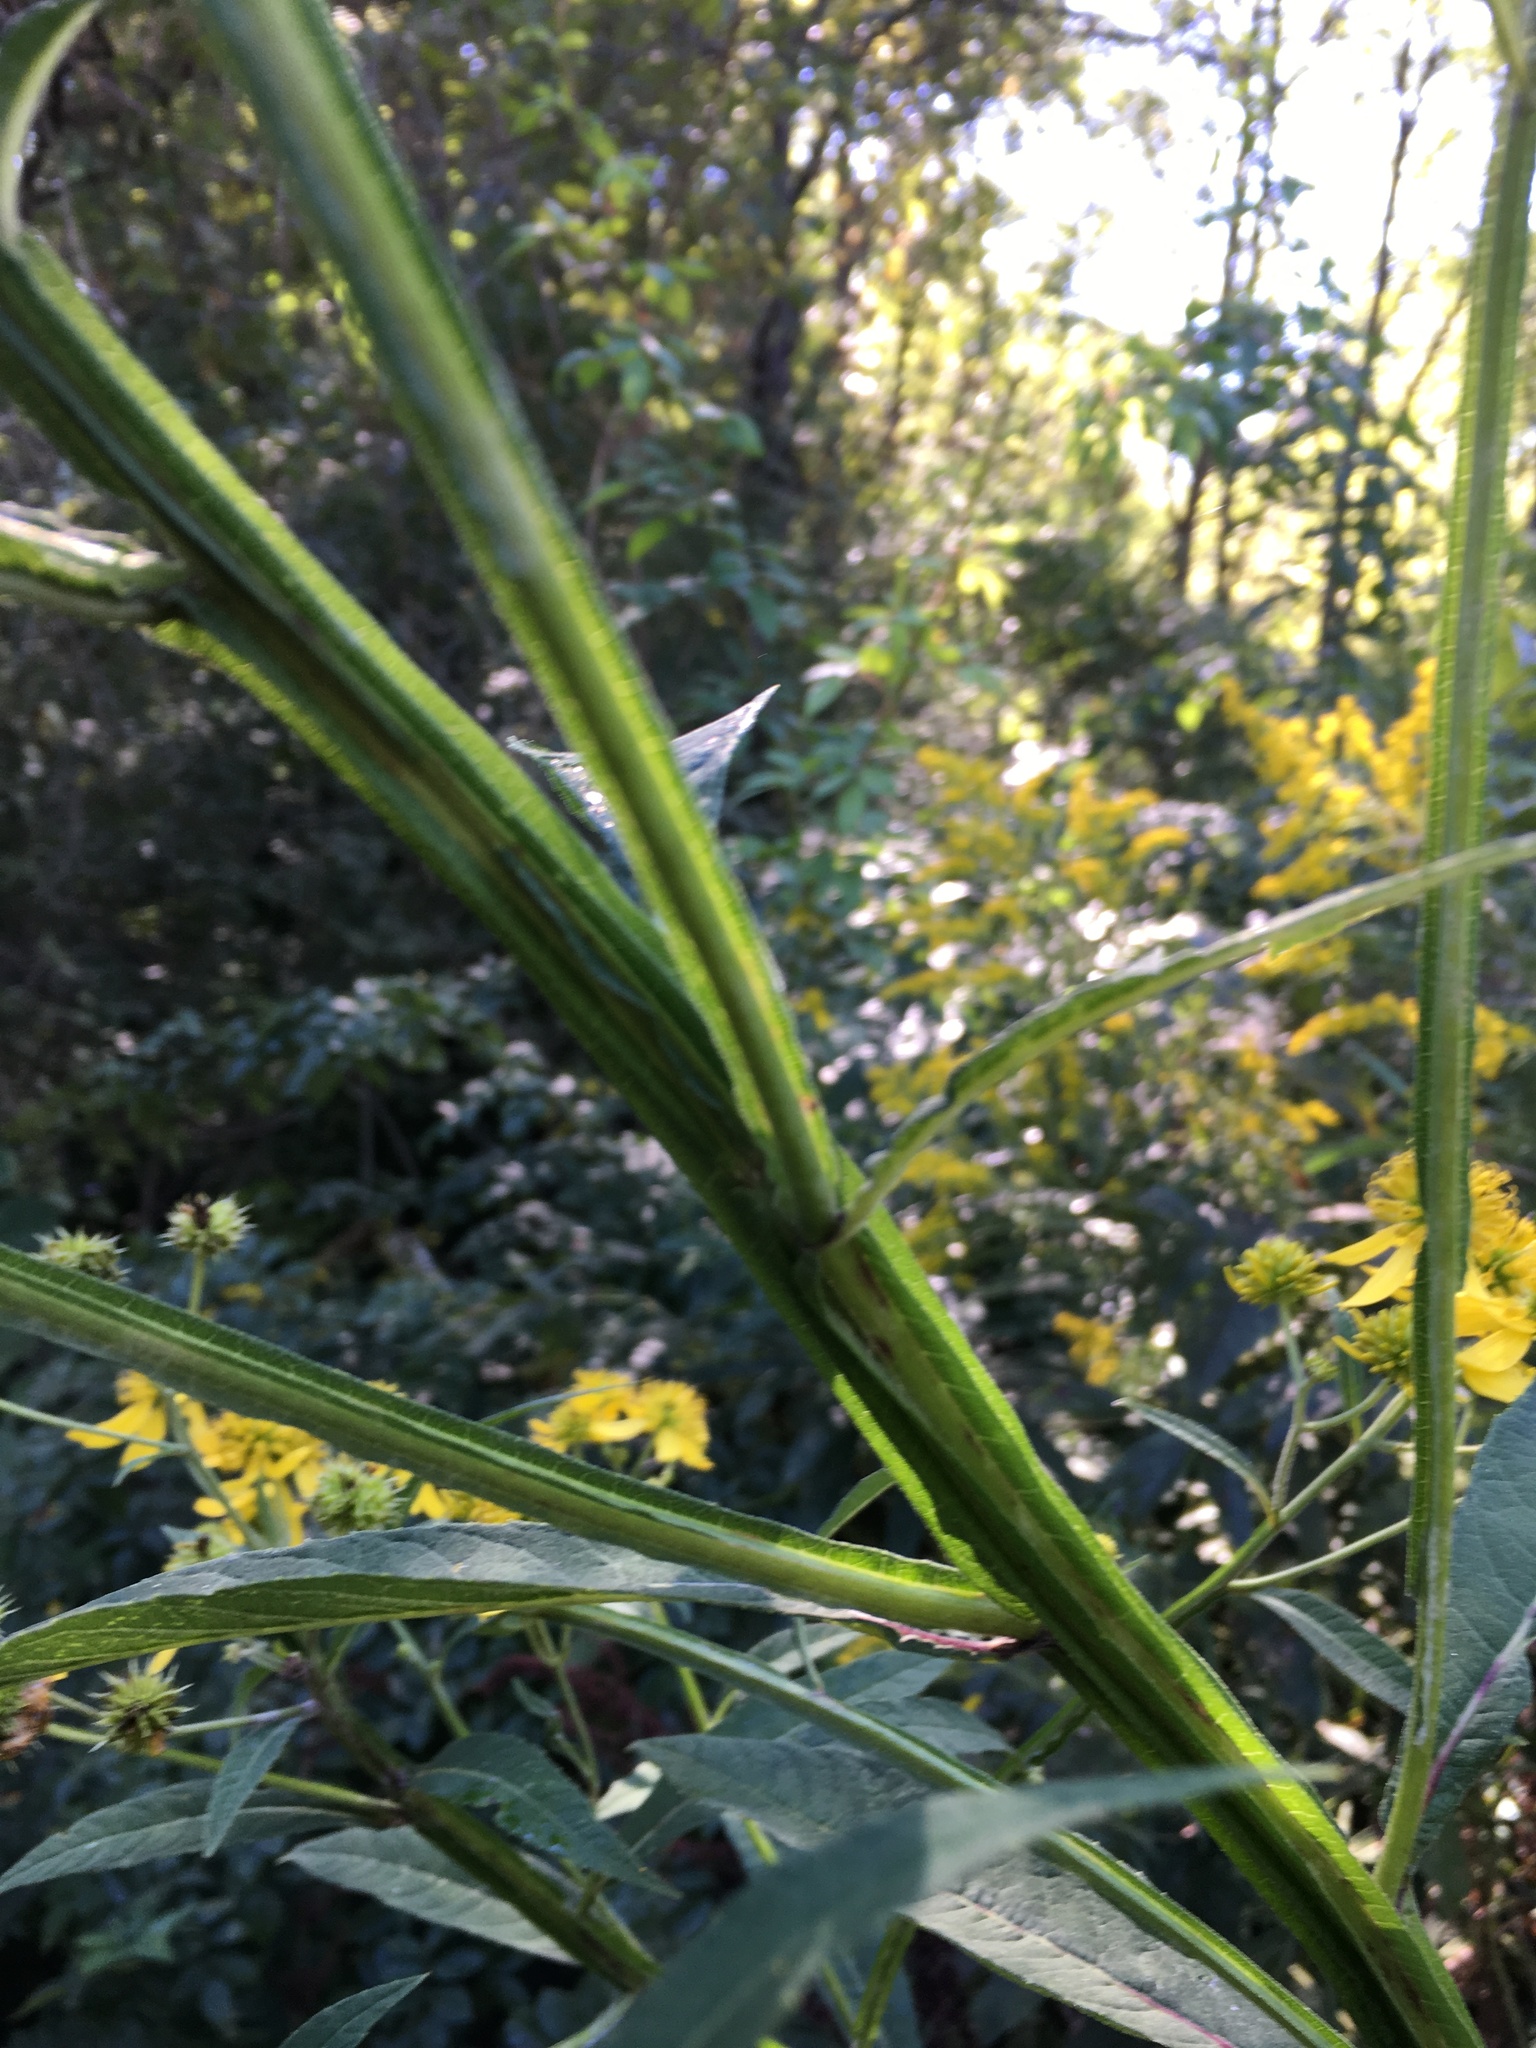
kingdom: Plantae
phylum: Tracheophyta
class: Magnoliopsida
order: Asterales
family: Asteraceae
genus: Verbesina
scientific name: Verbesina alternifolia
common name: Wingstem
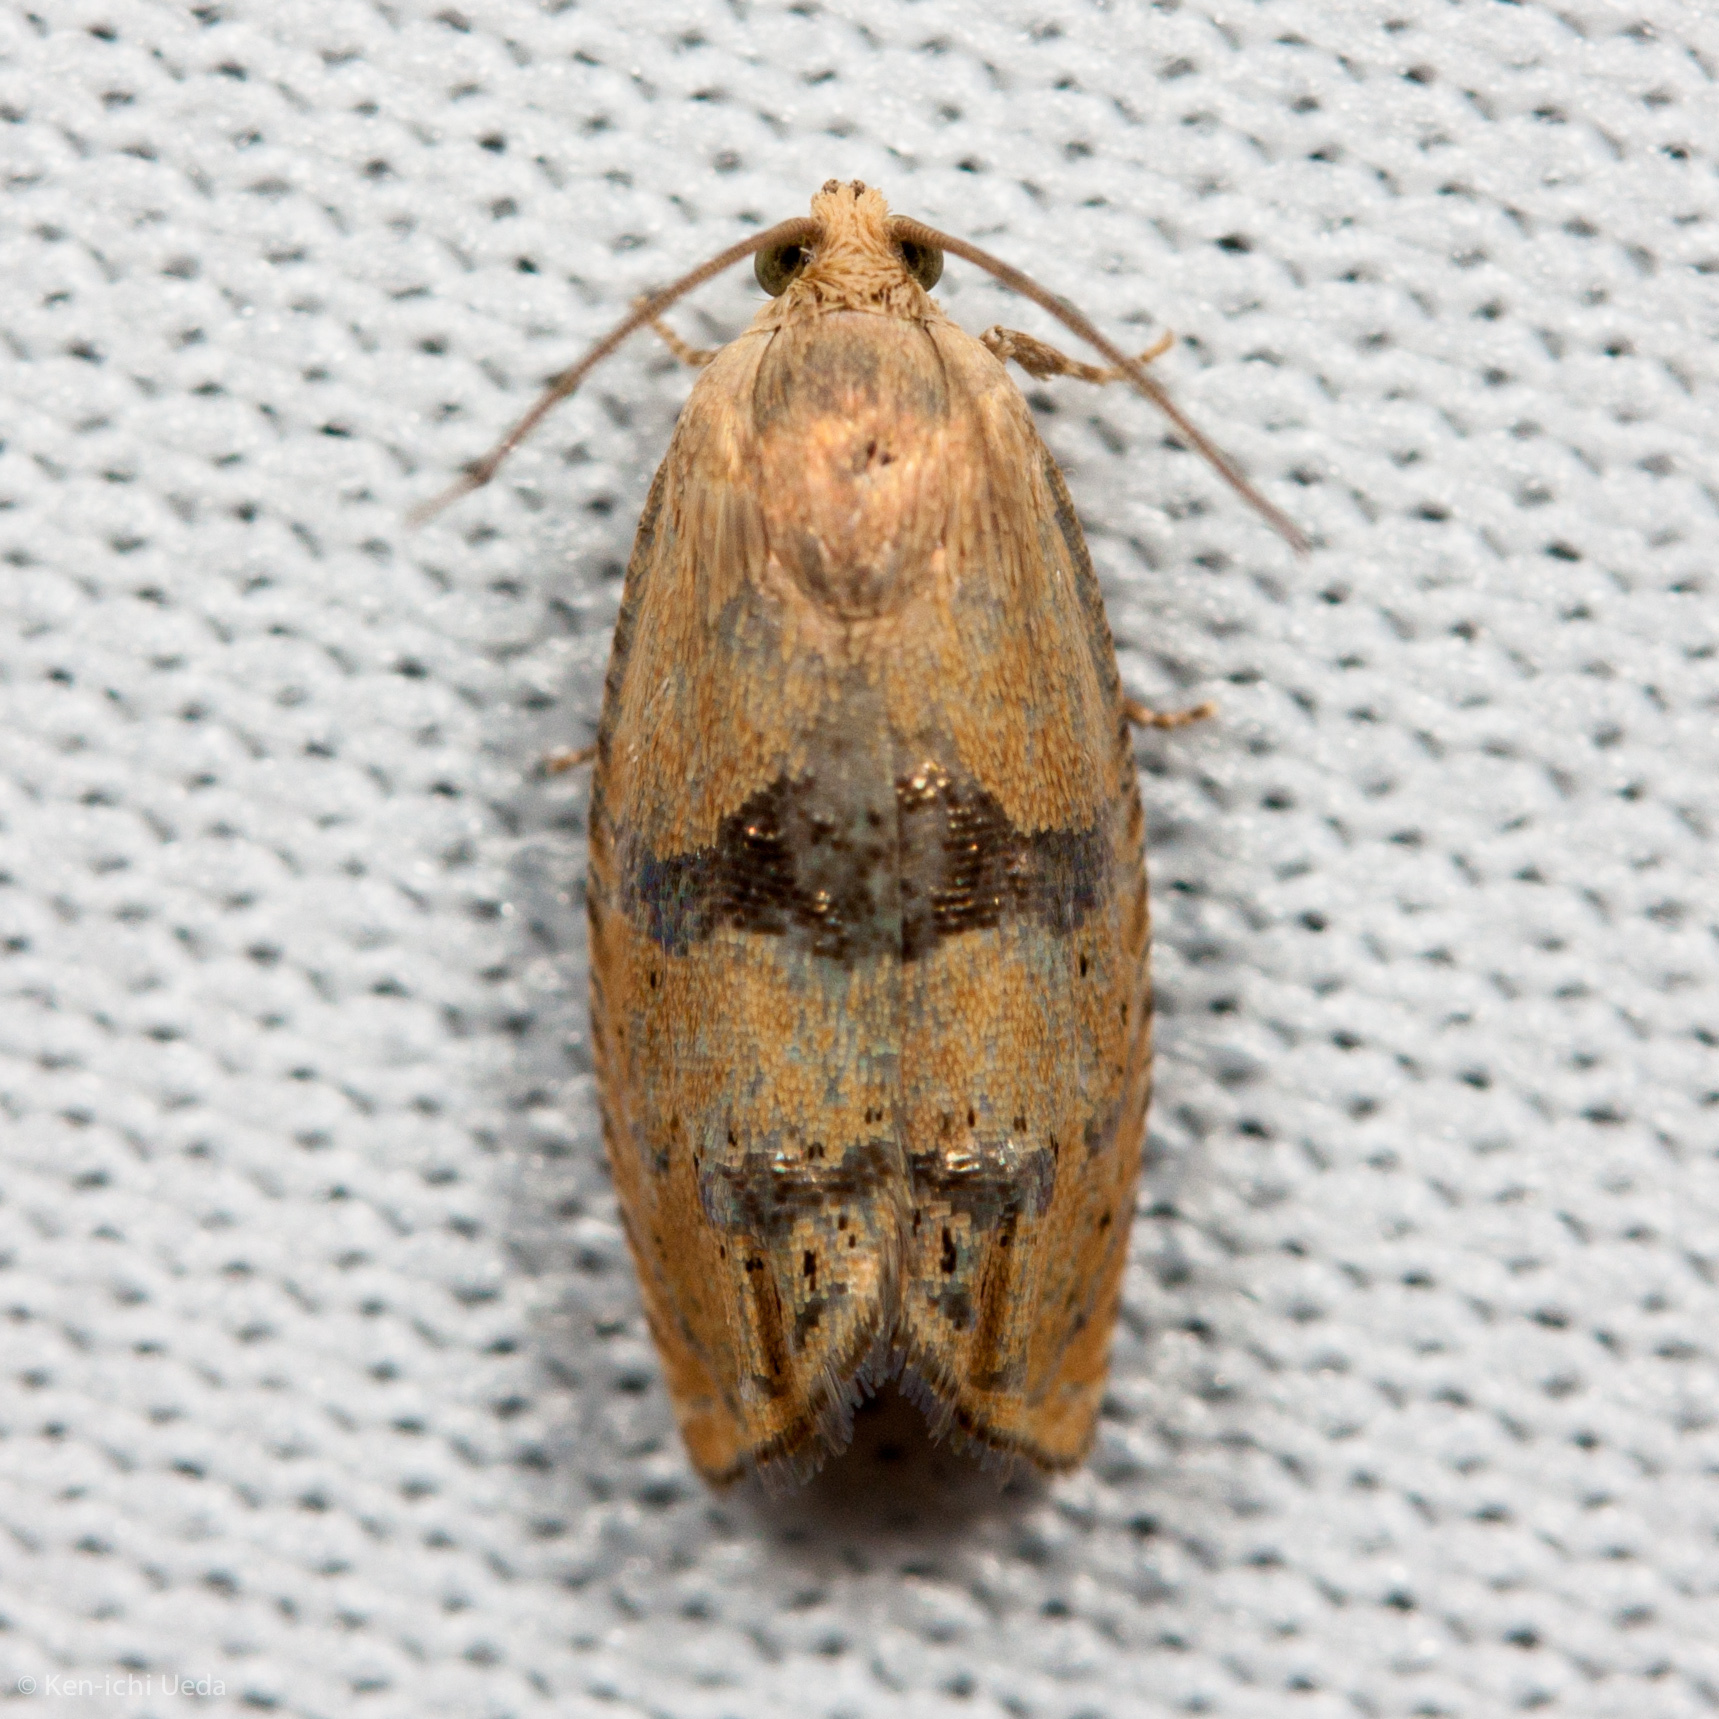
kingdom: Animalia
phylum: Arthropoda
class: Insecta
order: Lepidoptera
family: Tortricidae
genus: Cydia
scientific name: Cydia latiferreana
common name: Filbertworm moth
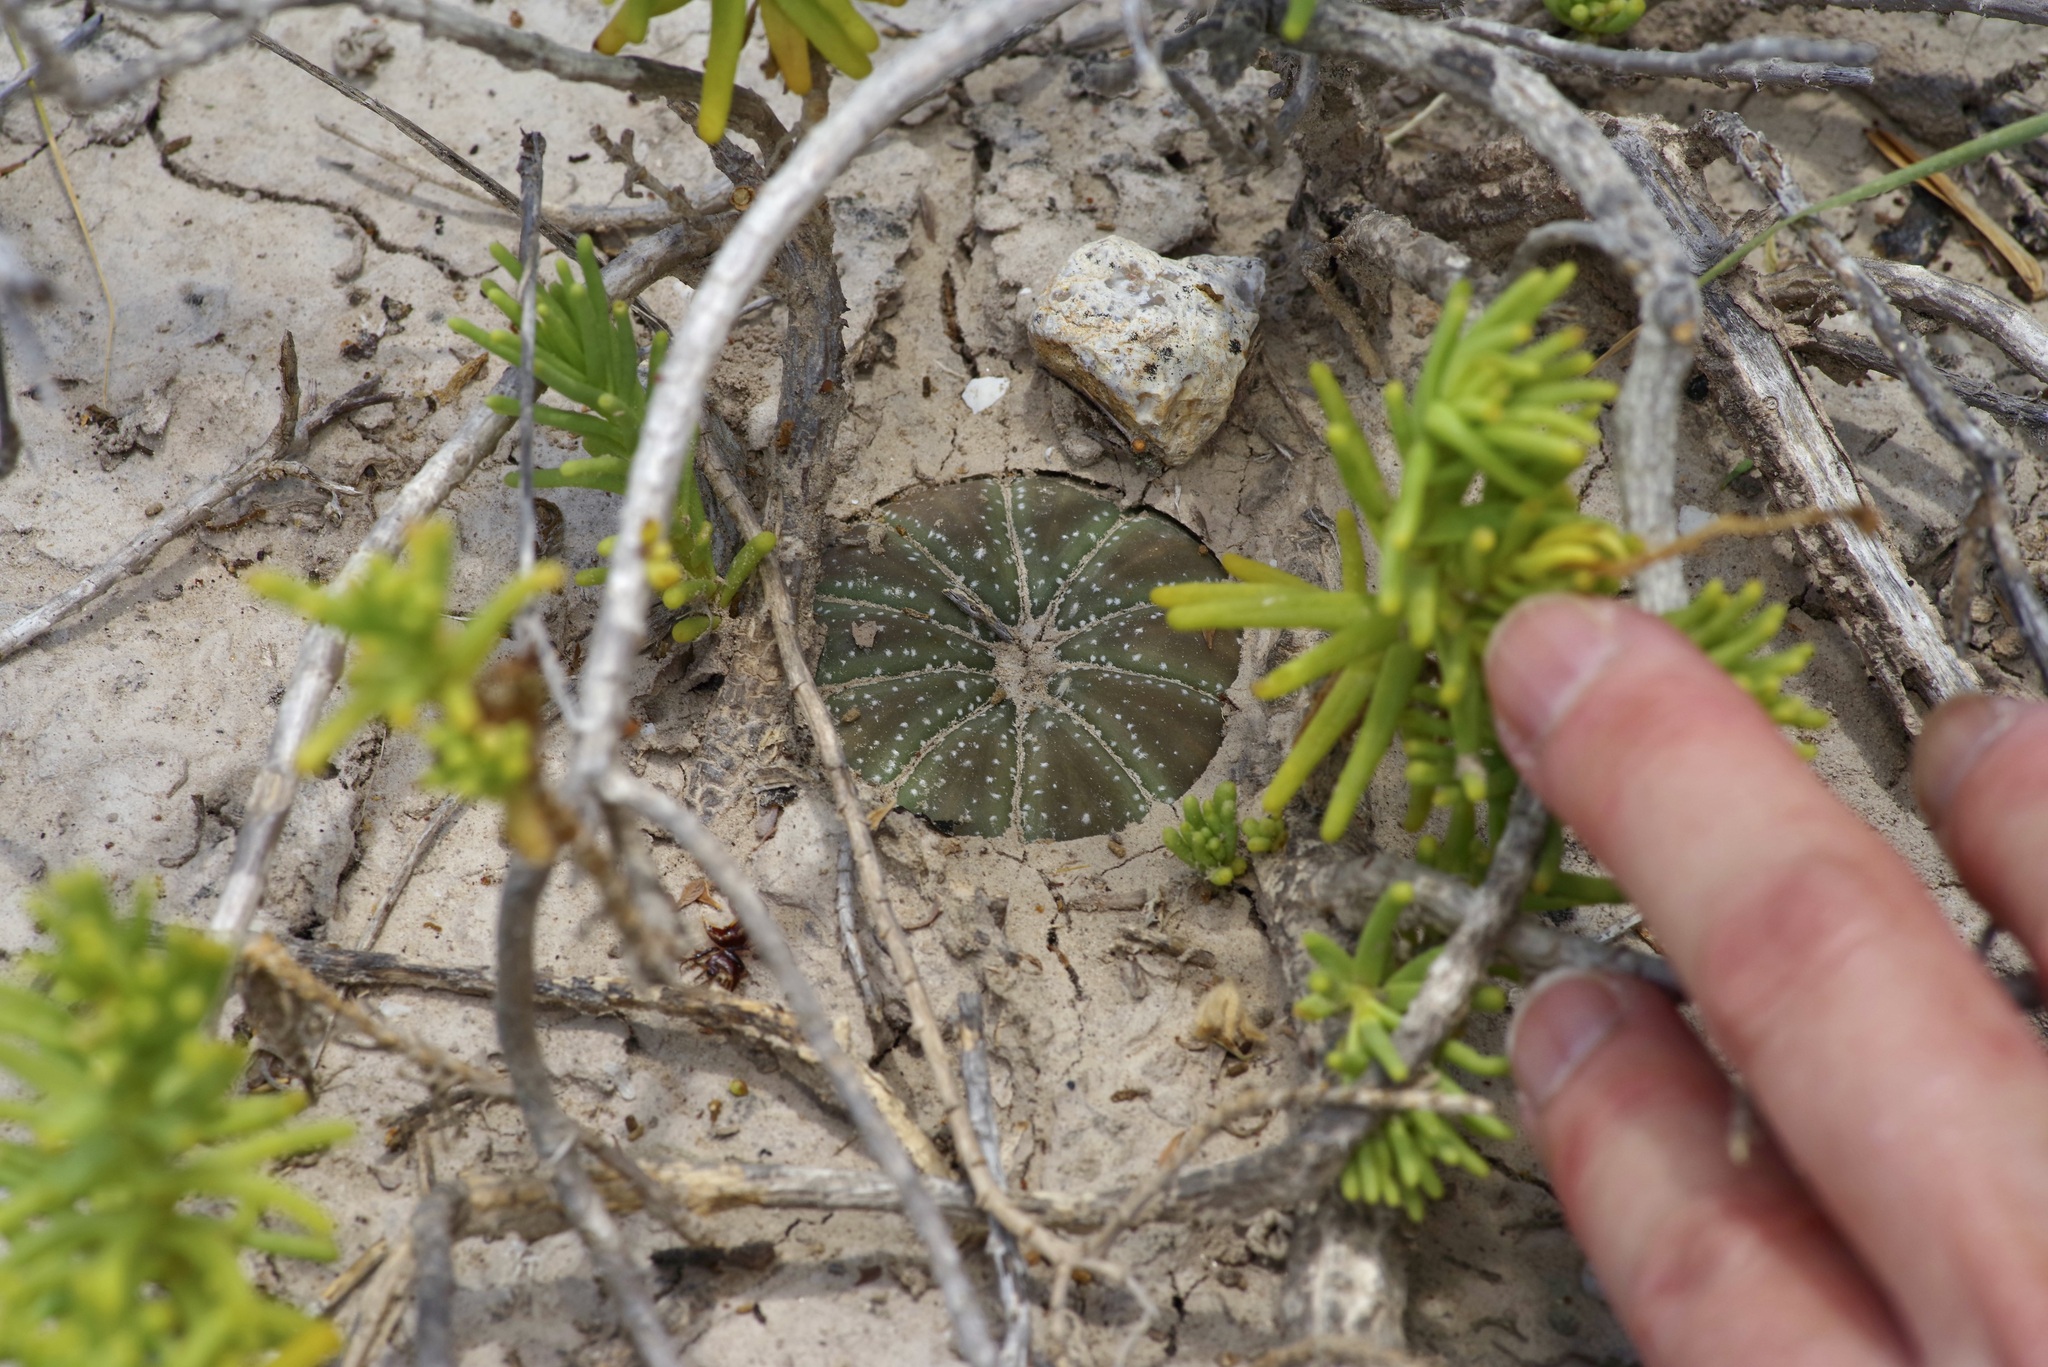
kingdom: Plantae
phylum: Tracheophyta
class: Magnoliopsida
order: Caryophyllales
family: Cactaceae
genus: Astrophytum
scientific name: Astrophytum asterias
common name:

* * *

▶ WHAT THIS TASK INVOLVES
Copy the records word for word, from the line that holds "genus: Verbesina" through the line that holds "order: Caryophyllales", including both of those lines. Leave the pictures out.

▶ RESPONSE TO THE EXERCISE
genus: Verbesina
scientific name: Verbesina alternifolia
common name: Wingstem
kingdom: Animalia
phylum: Arthropoda
class: Insecta
order: Lepidoptera
family: Tortricidae
genus: Cydia
scientific name: Cydia latiferreana
common name: Filbertworm moth
kingdom: Plantae
phylum: Tracheophyta
class: Magnoliopsida
order: Caryophyllales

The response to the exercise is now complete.